When the Texas Legislature enacted the Preborn Pain Act amidst national spotlight in July 2013, Pro-Life activists rightly celebrated the remarkable and life-saving achievement.  Wendy Davis’s fruitless filibuster garnered national headlines from fawning media and an exalting tweet from President Obama.[1]  Pro-Life leaders in the Texas Capitol persisted through the media firestorm and ensuing backlash to protect preborn children from barbaric post-20 week abortions based on the premise that these preborn children feel pain.

Lost in the coverage at the time, however, was a glaring exception that unjustly victimizes preborn children suspected of disabilities.  While healthy children were saved from gruesome late abortions, preborn children who may have a handicap, disability, or injury were targeted.  Shamefully, the exception remains to this day.

During every legislative session since, Texas Right to Life has supported the elimination of this discriminatory, deadly exception.  Thankfully, this effort has gained support from grassroots activists, conservative organizations, and elected officials.  The movement backing the bill culminated when the Republican Party of Texas endorsed closing the anti-Life loophole and passing the Preborn NonDiscrimination Act (PreNDA) in their official 2018 Party Platform.  Close to 9,000 Republican delegates supported the addition of PreNDA to the party’s list of legislative priorities for the Texas Legislature in 2019.

The Pro-Life movement is built on the principle that all human beings have inherent value from fertilization until natural death, which means everyone possesses immeasurable dignity and deserves protection under the law.  The current exception for preborn Texans with disabilities unquestionably violates this principle.  Just as we would not directly kill human beings outside the womb because of a disability or terminal diagnosis, neither should we permit the direct killing of human beings inside the womb in similar situations.  While U.S. Supreme Court precedent currently restricts our ability to fully act on these principles by ending abortion altogether, we still strive to defend all preborn children to the fullest extent possible in the state Legislature, the courts, and the culture.

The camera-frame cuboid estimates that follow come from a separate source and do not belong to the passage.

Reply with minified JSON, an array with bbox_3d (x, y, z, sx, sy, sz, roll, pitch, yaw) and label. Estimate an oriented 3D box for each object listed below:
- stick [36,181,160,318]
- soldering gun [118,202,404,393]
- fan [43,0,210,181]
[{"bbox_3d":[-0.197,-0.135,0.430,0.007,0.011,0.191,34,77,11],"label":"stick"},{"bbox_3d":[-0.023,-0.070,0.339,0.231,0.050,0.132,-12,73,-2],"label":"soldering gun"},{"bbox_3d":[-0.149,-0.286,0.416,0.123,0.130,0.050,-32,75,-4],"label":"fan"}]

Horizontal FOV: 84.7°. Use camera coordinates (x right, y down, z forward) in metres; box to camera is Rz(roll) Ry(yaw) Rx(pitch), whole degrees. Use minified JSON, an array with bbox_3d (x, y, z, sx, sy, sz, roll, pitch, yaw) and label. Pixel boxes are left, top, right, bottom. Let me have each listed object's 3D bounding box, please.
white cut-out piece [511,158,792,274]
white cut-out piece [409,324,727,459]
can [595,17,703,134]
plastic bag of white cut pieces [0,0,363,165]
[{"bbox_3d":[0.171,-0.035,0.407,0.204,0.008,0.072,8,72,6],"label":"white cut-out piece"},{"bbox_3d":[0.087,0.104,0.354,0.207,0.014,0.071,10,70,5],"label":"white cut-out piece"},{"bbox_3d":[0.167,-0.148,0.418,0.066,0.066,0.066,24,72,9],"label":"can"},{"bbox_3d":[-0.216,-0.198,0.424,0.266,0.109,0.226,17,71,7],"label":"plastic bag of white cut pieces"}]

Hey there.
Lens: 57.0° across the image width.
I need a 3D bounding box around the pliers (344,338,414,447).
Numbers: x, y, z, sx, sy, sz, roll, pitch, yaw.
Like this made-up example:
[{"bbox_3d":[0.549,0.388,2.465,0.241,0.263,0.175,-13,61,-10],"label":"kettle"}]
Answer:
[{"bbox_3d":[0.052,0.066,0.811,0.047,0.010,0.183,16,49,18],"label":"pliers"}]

Texas Right to Life recognizes the urgency in protecting preborn children from this sort of discrimination, which is why we are championing PreNDA as the top Pro-Life priority for the 86th Session of the Texas Legislature.  PreNDA closes all the indefensible anti-Life exceptions throughout Texas Pro-Life law, providing equal protection for preborn children with disabilities.  PreNDA also prohibits all discriminatory abortions that are motivated by the preborn child’s race, biological sex, or suspected disability.  Discrimination on the basis of disability is unacceptable both inside and outside of the womb and should not be tolerated by Texans or Texas law.  Rather than abandoning a family facing the difficult diagnosis of their child’s potential disability, PreNDA affirms their child’s value and dignity.  The bill requires physicians to provide these families with information on life-affirming medical and social services, such as perinatal palliative care, that support the child and family through difficult times.

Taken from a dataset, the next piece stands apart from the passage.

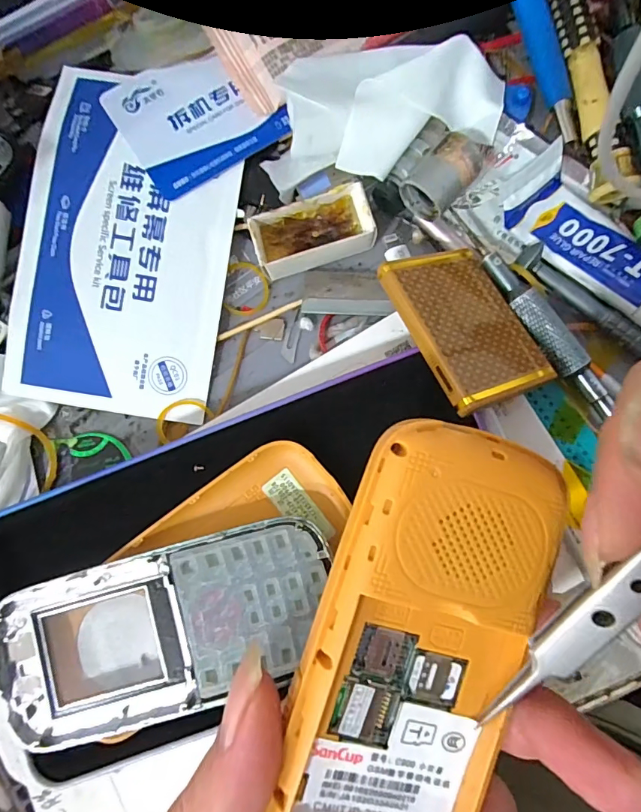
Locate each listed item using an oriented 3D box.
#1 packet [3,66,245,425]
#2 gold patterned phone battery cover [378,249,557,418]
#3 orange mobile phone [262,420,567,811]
[{"bbox_3d":[-0.079,-0.064,0.179,0.081,0.006,0.133,9,90,-3],"label":"packet"},{"bbox_3d":[0.051,-0.029,0.152,0.045,0.004,0.060,-17,70,-24],"label":"gold patterned phone battery cover"},{"bbox_3d":[0.023,0.061,0.101,0.053,0.011,0.110,16,92,-10],"label":"orange mobile phone"}]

PreNDA seeks to accomplish what Texas law has failed to recognize for the past several years: Every human life is intrinsically valuable, that discrimination in the womb is unacceptable, and that killing in the womb is never a solution.  Pro-Life Texans are calling for Pro-Life laws that represent their convictions without contradiction, and PreNDA will finally answer this call, reconciling Texas law with basic Pro-Life principles.